The hypothesis of our work is that the true memory usage depends on the source code in the files being compiled. Based on that hypothesis, we present a novel CI/CD task to predict the memory consumption of compile jobs solely depending on the content of the source files. Furthermore, we use this information to schedule the maximal amount of parallel jobs that which allows us to reliably utilize our hardware to the fullest.

The driving constraints of our approach are to develop an understandable, observable, compute efficient and portable learning pipeline that can be integrated in our existing distributed compilation framework. For this purpose, we focus on an approach involving extracting token n-grams, weighting those with term-frequency inverse-document-frequency (TFIDF) and a multinomial Bayesian classifier.
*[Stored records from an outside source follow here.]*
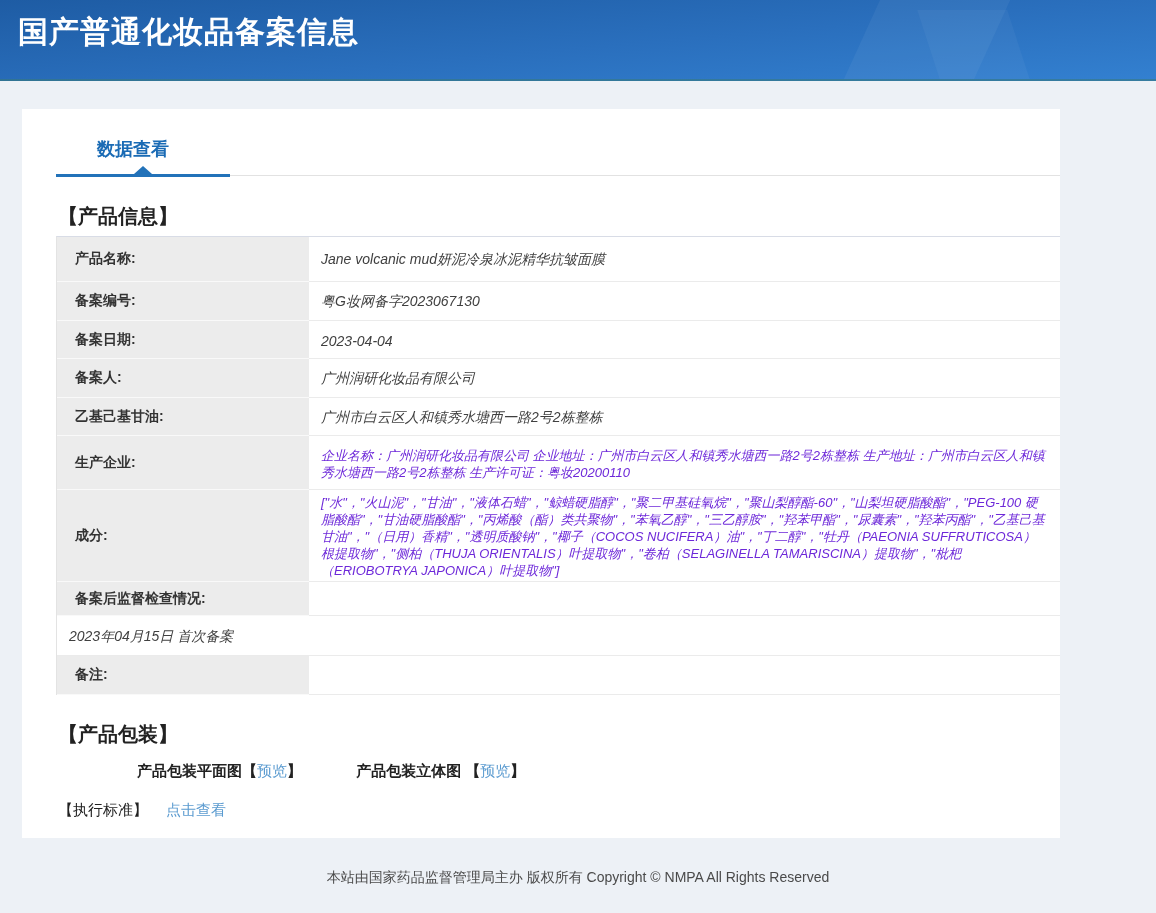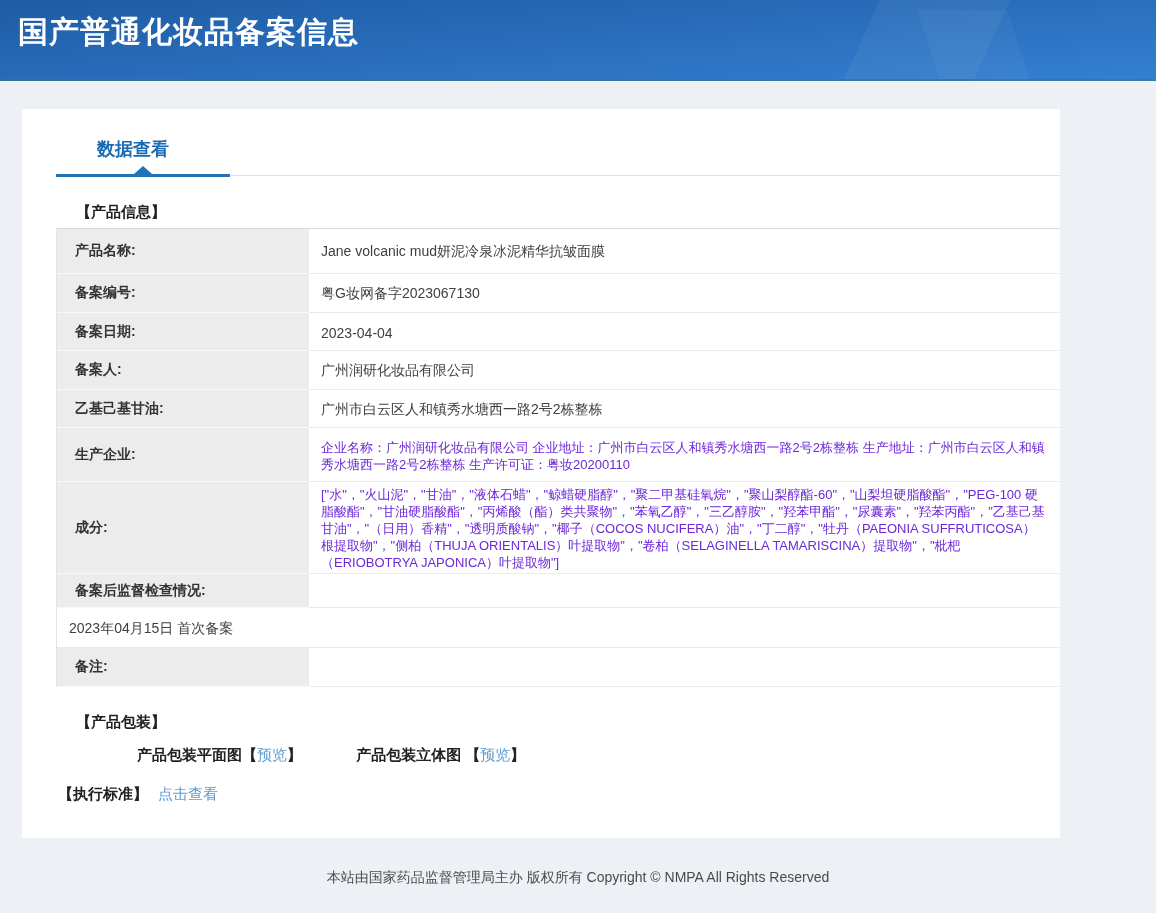--- a/index.html
+++ b/index.html
@@ -63,43 +63,43 @@
   .tab-arrow {
     position: absolute; left: 112px; bottom: 3px;
     width: 0; height: 0;
     border-left: 9px solid transparent;
     border-right: 9px solid transparent;
     border-bottom: 8px solid #2272b9;
   }
   
   .content { padding: 0 0 0 34px; }
   .section-title {
-    margin: 26px 0 6px 20px;
-    font-size: 15px; font-weight: 700; color: #222;
+    margin: 26px 0 6px 2px;
+    font-size: 20px; font-weight: 700; color: #222;
   }
   
   .info-table {
     border-top: 1px solid #d8dce6;
     border-left: 1px solid #e3e3e3;
   }
   .trow { display: flex; }
   .tlabel {
     width: 252px; flex: 0 0 252px;
     background: #ececec;
     border-bottom: 1px solid #f9f9f9;
     padding: 4px 8px 4px 18px;
     font-size: 14px; font-weight: 700; color: #333;
     display: flex; align-items: center;
   }
   .tvalue {
     flex: 1;
     border-bottom: 1px solid #ebebeb;
     padding: 4px 14px 2px 12px;
     font-size: 14px; color: #404040;
-    display: flex; align-items: center;
+    display: flex; align-items: center; font-style: italic;
   }
   .trow:nth-child(1)  .tlabel, .trow:nth-child(1)  .tvalue { min-height: 45px; }
   .trow:nth-child(2)  .tlabel, .trow:nth-child(2)  .tvalue { min-height: 39px; }
   .trow:nth-child(3)  .tlabel, .trow:nth-child(3)  .tvalue { min-height: 38px; }
   .trow:nth-child(4)  .tlabel, .trow:nth-child(4)  .tvalue { min-height: 39px; }
   .trow:nth-child(5)  .tlabel, .trow:nth-child(5)  .tvalue { min-height: 38px; }
   .trow:nth-child(6)  .tlabel, .trow:nth-child(6)  .tvalue { min-height: 54px; }
   .trow:nth-child(7)  .tlabel, .trow:nth-child(7)  .tvalue { min-height: 75px; }
   .trow:nth-child(8)  .tlabel, .trow:nth-child(8)  .tvalue { min-height: 34px; }
   .trow:nth-child(9)  .tlabel, .trow:nth-child(9)  .tvalue { min-height: 40px; }
@@ -108,21 +108,21 @@
   
   .packaging-row { margin: 14px 0 0 81px; font-size: 15px; color: #222; }
   .packaging-item { display: inline-block; margin-right: 50px; }
   .packaging-item .plabel { font-weight: 700; }
   a.link, .link {
     color: #5b9bd0; text-decoration: none; cursor: pointer; font-size: 15px;
   }
   .bracket { color: #222; font-weight: 700; }
   .inline-section { margin: 20px 0 0 2px; font-size: 15px; }
   .inline-section + .inline-section { margin-top: 13px; }
-  .inline-section .slabel { font-weight: 700; color: #222; margin-right: 10px; }
+  .inline-section .slabel { font-weight: 400; color: #222; margin-right: 18px; }
   
   .site-footer {
     height: 51px;
     padding-top: 31px;
     text-align: center;
     font-size: 14px;
     color: #4a4a4a;
     background: #edf1f6;
   }
 </style>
Memory usage is a continuous target that necessitates us to divide it into discrete bins if we want to use a Bayesian classifier. We discretize its value into five classes, and predict the target memory class for each source file. The learned parameters of our pipeline are thus probabilities indicating which tokens contribute most to which target memory class.

In order to prevent out-of-memory crashes it is crucial to identify source files with a high memory consumption during compilation. We assign source files having the largest memory usage (of 11GB) to their correct memory class with an accuracy of 89%.